Output every line of the data below without any change.

[Coordinate annotation data]

>> Begin

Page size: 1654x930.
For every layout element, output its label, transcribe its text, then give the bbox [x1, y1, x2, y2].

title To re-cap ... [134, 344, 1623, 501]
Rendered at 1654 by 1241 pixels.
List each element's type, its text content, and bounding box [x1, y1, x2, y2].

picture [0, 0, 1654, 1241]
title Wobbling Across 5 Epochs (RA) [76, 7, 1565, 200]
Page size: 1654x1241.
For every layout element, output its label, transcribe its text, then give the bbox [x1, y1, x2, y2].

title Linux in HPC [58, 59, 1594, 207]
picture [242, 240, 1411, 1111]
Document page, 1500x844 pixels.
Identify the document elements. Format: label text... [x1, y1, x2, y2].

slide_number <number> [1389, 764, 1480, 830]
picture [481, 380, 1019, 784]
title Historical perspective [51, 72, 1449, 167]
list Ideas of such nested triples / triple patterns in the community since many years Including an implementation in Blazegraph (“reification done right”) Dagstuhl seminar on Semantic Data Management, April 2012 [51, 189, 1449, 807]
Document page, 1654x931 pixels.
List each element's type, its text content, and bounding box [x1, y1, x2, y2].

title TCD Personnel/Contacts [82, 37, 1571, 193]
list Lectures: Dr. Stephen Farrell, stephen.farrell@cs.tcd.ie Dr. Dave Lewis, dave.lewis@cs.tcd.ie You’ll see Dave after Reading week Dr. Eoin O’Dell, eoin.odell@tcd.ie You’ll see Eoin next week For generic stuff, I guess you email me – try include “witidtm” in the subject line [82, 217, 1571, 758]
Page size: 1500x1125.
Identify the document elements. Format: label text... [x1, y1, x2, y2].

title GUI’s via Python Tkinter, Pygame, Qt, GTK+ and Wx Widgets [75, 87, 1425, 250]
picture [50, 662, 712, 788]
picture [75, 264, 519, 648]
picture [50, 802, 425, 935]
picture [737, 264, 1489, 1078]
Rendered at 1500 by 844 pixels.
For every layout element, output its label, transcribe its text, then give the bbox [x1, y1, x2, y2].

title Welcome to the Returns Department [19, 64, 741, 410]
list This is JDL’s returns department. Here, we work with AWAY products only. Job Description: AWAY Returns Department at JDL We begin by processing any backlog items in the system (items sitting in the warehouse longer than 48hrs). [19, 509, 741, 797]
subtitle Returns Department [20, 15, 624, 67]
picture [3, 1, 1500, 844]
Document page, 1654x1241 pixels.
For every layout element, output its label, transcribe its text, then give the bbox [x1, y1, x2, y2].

>> End

— EXERCISE OUTPUT —
Page size: 1654x930.
For every layout element, output its label, transcribe its text, then give the bbox [x1, y1, x2, y2].

title To re-cap ... [134, 344, 1623, 501]
Rendered at 1654 by 1241 pixels.
List each element's type, its text content, and bounding box [x1, y1, x2, y2].

picture [0, 0, 1654, 1241]
title Wobbling Across 5 Epochs (RA) [76, 7, 1565, 200]
Page size: 1654x1241.
For every layout element, output its label, transcribe its text, then give the bbox [x1, y1, x2, y2].

title Linux in HPC [58, 59, 1594, 207]
picture [242, 240, 1411, 1111]
Document page, 1500x844 pixels.
Identify the document elements. Format: label text... [x1, y1, x2, y2].

slide_number <number> [1389, 764, 1480, 830]
picture [481, 380, 1019, 784]
title Historical perspective [51, 72, 1449, 167]
list Ideas of such nested triples / triple patterns in the community since many years Including an implementation in Blazegraph (“reification done right”) Dagstuhl seminar on Semantic Data Management, April 2012 [51, 189, 1449, 807]
Document page, 1654x931 pixels.
List each element's type, its text content, and bounding box [x1, y1, x2, y2].

title TCD Personnel/Contacts [82, 37, 1571, 193]
list Lectures: Dr. Stephen Farrell, stephen.farrell@cs.tcd.ie Dr. Dave Lewis, dave.lewis@cs.tcd.ie You’ll see Dave after Reading week Dr. Eoin O’Dell, eoin.odell@tcd.ie You’ll see Eoin next week For generic stuff, I guess you email me – try include “witidtm” in the subject line [82, 217, 1571, 758]
Page size: 1500x1125.
Identify the document elements. Format: label text... [x1, y1, x2, y2].

title GUI’s via Python Tkinter, Pygame, Qt, GTK+ and Wx Widgets [75, 87, 1425, 250]
picture [50, 662, 712, 788]
picture [75, 264, 519, 648]
picture [50, 802, 425, 935]
picture [737, 264, 1489, 1078]
Rendered at 1500 by 844 pixels.
For every layout element, output its label, transcribe its text, then give the bbox [x1, y1, x2, y2].

title Welcome to the Returns Department [19, 64, 741, 410]
list This is JDL’s returns department. Here, we work with AWAY products only. Job Description: AWAY Returns Department at JDL We begin by processing any backlog items in the system (items sitting in the warehouse longer than 48hrs). [19, 509, 741, 797]
subtitle Returns Department [20, 15, 624, 67]
picture [3, 1, 1500, 844]
Document page, 1654x1241 pixels.
For every layout element, output its label, transcribe its text, then give the bbox [x1, y1, x2, y2].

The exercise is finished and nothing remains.